Short interest in the stock remains elevated, as well, with recent data from S3 Partners showing bets against the group totaling $476 million, or 10.9% of the stock’s outstanding float. 

Robinhood posted a steeper-than-expected fourth quarter loss of $423 million late last Thursday and said near-term revenues would come in sharply lower than Street forecasts.

Robinhood, which found itself at the center of the meme-stock controversy last year when it froze access to certain customer accounts, said March quarter revenues would fall below $340 million, likely as a result of lower equity and cryptocurrency trading volumes. 

For the three months ending in December, Robinhood had a net loss of $423 million on revenues of $363 million, with compensation expenses eating into its bottom line and monthly active users falling 8% from the three months ending in September.

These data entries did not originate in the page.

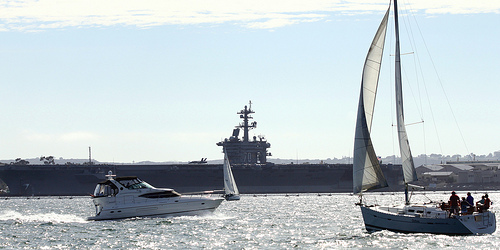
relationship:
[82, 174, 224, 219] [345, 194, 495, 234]
boat nearer to ship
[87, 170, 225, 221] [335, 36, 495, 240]
boat cruising by sailboat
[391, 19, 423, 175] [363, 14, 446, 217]
rope ladder on top of mast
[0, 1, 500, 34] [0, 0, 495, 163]
clouds in sky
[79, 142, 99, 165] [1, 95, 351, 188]
crane on ship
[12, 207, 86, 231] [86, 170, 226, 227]
wake left by motor boat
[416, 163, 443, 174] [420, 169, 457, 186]
building on building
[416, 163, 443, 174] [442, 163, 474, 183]
building on building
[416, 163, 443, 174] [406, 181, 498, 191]
building on shore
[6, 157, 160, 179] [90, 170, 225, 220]
hill behind ship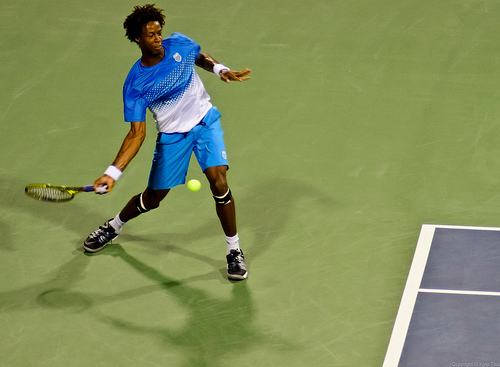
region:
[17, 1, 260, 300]
a tennis player hitting a ball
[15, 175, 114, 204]
a tennis racquet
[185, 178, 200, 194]
a bright yellow tennis ball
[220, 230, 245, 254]
the white sock on a man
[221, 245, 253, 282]
the shoe of a man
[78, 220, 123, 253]
the tennis shoe of a man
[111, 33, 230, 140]
a blue and white jersey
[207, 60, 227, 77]
a white wrist band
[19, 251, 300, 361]
the shadow of a man playing sports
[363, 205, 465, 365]
white lines of a tennis court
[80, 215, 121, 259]
the shoe of a man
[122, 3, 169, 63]
the head of a man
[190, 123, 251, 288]
the leg of a man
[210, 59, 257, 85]
the left hand of a tennis player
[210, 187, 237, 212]
the sweat band of a tennis player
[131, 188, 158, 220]
a sweatband of a tennis player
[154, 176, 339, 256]
shadow of tennis player on court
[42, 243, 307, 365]
shadow of tennis player on court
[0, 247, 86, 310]
shadow of tennis player on court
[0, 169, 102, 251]
shadow of tennis player on court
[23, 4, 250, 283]
tennis player swinging at ball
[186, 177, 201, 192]
tennis ball in the air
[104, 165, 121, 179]
white sweat band on right arm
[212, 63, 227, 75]
white sweat band on left arm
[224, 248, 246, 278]
black tennis shoe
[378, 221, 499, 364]
blue tennis court with white stripes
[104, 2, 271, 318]
This is an african american man.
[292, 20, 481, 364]
This is a concrete tennis court.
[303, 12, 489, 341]
The pavement is leveled.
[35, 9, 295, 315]
This man is a tennis player.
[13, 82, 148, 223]
The player holds the racket in his right hand.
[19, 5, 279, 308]
The player is about to hit the tennis ball.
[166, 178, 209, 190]
The tennis ball is in mid air.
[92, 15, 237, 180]
The uniform is blue and white.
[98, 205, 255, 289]
The player's shoes are black and white.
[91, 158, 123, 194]
The player is wearing white wrist bands.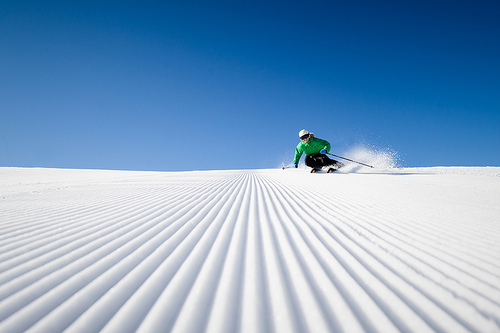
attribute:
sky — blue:
[1, 0, 498, 172]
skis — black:
[307, 160, 345, 176]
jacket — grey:
[294, 137, 329, 164]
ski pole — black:
[323, 146, 377, 170]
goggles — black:
[283, 124, 330, 146]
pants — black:
[299, 146, 349, 181]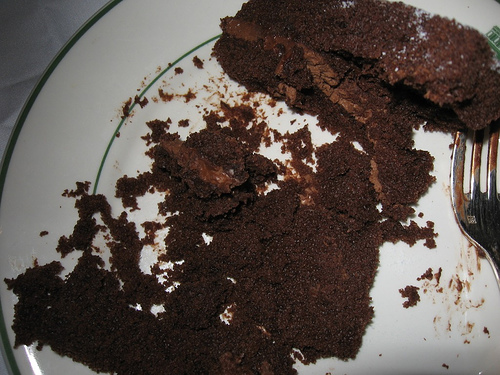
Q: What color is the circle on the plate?
A: Green.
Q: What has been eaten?
A: Chocolate cake.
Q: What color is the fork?
A: Silver.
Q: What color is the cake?
A: Brown.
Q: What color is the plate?
A: White.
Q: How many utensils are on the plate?
A: 1.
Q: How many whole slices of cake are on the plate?
A: 0.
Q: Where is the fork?
A: On the plate.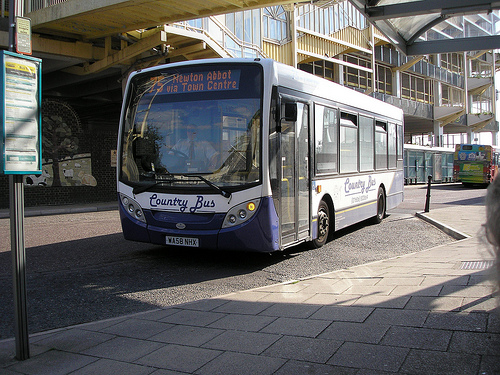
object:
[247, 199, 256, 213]
light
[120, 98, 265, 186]
windshield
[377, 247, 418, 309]
ground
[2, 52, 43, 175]
sign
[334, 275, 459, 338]
curb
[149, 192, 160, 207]
letter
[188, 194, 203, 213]
letter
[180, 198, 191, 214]
letter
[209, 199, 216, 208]
letter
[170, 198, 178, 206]
letter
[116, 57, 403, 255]
bus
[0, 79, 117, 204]
wall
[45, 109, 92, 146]
brick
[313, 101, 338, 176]
bus windows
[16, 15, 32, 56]
sticker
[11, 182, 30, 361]
pole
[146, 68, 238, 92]
destination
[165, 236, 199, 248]
plate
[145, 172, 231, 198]
windshield wiper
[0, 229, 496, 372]
shadow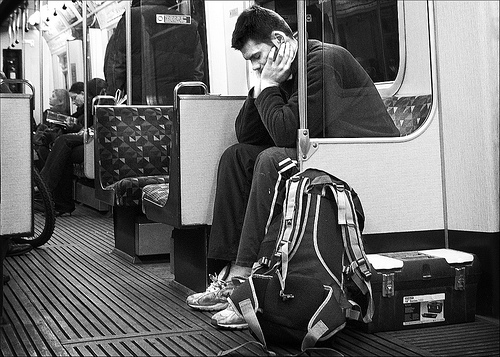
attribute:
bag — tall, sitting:
[269, 173, 367, 339]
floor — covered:
[138, 324, 195, 356]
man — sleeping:
[227, 20, 344, 231]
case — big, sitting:
[374, 236, 478, 328]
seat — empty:
[111, 96, 188, 205]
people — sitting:
[33, 73, 113, 147]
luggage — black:
[267, 181, 471, 328]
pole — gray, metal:
[293, 9, 308, 46]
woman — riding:
[45, 86, 70, 125]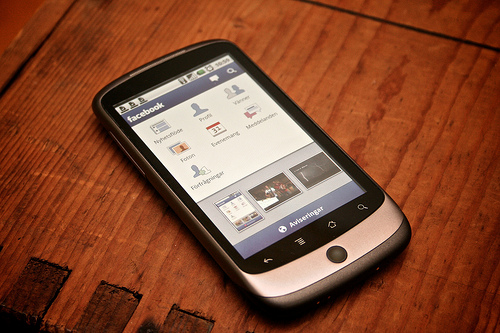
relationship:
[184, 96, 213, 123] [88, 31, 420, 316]
icon on cell phone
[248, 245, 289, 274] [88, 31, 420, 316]
button on cell phone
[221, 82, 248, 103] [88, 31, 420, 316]
icon on cell phone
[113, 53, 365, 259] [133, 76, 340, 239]
screen shows facebook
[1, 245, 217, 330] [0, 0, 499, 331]
marks on table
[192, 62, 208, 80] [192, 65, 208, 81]
symbol display battery life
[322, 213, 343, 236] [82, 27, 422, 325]
button on mobile phone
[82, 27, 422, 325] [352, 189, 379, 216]
mobile phone has button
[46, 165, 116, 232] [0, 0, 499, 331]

 “Robinhood is in a transition period out of foundational infrastructure, support and reliability investments, in which the headcount doubled driven by areas such as compliance, support and engineering and entering a period of increased innovation,” said KeyBanc Capital Markets analyst Josh Beck, who carries and ‘overweight’ rating with a$15 price target on the stock. 

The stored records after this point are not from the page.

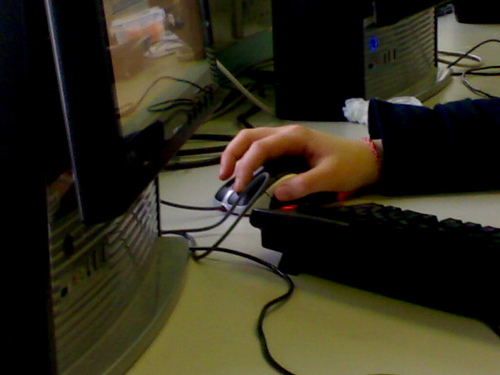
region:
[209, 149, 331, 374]
a mouse with a wire.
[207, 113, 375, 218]
a hand on top of a mouse.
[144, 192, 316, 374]
a wire on a mouse.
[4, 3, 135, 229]
a small desk top computer.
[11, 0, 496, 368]
a desk with clutter on it.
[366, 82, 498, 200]
a dark shirt sleeve.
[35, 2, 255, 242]
a computer monitor on a desk.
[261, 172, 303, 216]
a human thumb.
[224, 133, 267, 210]
a human finger.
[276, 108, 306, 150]
a human knuckle.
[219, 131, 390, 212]
A hand on a computer mouse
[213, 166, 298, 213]
A wired computer mouse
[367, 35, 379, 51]
A blue LED light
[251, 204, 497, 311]
A keyboard to a computer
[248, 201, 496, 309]
A keyboard connected to a computer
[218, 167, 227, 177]
A short cut fingernail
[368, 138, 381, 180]
A pink bracelet on a wrist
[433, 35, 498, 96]
Wires connected to a computer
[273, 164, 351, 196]
A person's thumb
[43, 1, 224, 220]
A computer monitor with a display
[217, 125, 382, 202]
right hand of a person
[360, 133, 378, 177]
small pink bracelet on wrist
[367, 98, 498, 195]
dark long sleeve on the arm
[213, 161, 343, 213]
computer mouse under person's hand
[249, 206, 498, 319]
computer keyboard on the desk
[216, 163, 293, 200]
no nail polish on fingernails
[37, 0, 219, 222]
computer screen is on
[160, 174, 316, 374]
black cord for mouse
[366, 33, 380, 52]
blue light on computer modem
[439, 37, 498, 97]
power cords on the desk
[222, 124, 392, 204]
hand on the PC mouse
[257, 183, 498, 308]
pc keyboard under hand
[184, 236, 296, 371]
cable leading from the mouse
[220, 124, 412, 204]
a persons right hand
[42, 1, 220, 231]
a Pc monitor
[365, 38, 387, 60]
a blue light on the PC CPU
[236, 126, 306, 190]
the index finger pressing a mouse button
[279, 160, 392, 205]
right thumb on the side of the PC mouse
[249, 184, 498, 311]
a black PC keyboard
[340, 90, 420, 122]
wrapper to the right of the arm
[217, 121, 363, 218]
a hand holding a mouse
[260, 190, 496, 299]
a black key board on a desk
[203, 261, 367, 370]
a white desk top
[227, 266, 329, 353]
a wire on the desk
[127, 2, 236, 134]
a reflection on the screen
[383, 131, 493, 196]
a black shirt sleeve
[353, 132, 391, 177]
a pink bracelet on a wrist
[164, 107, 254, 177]
a black cable on the desk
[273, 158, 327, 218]
a thumb on a right hand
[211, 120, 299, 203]
a couple of fingers on a hand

“Trading volumes meaningfully slowed in recent months as the growth/crypto/meme craze faded, leading to a 1Q22 guidance of less than -35% year-on-year growth,” he added. “Although feel like 2022 is de-risked and on balance see more than could produce upside (e.g., growth/crypto markets bottoming, sec lending, crypto wallet) than downside (e.g., further growth/crypto retrenchement, execution delays).”